Molecular organization of vomeronasal chemoreception - PubMed (original) (raw)

Molecular organization of vomeronasal chemoreception

Yoh Isogai et al. Nature. 2011.

Abstract

The vomeronasal organ (VNO) has a key role in mediating the social and defensive responses of many terrestrial vertebrates to species- and sex-specific chemosignals. More than 250 putative pheromone receptors have been identified in the mouse VNO, but the nature of the signals detected by individual VNO receptors has not yet been elucidated. To gain insight into the molecular logic of VNO detection leading to mating, aggression or defensive responses, we sought to uncover the response profiles of individual vomeronasal receptors to a wide range of animal cues.
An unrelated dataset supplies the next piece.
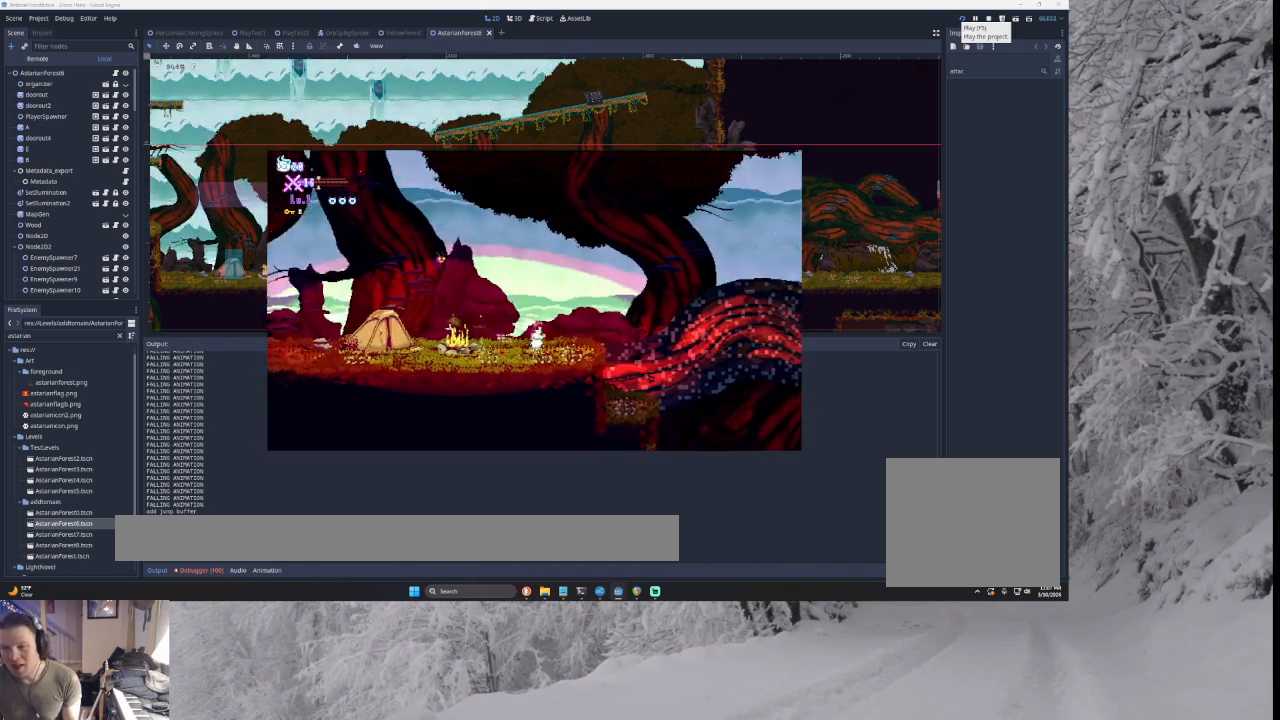
{"buttons": [], "left_stick": "center", "right_stick": "center", "events": [[267, "left_stick", "center"]]}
Here we describe the repertoire of behaviourally and physiologically relevant stimuli detected by a large number of individual vomeronasal receptors in mice, and define a global map of vomeronasal signal detection. We demonstrate that the two classes (V1R and V2R) of vomeronasal receptors use fundamentally different strategies to encode chemosensory information, and that distinct receptor subfamilies have evolved towards the specific recognition of certain animal groups or chemical structures. The association of large subsets of vomeronasal receptors with cognate, ethologically and physiologically relevant stimuli establishes the molecular foundation of vomeronasal information coding, and opens new avenues for further investigating the neural mechanisms underlying behaviour specificity.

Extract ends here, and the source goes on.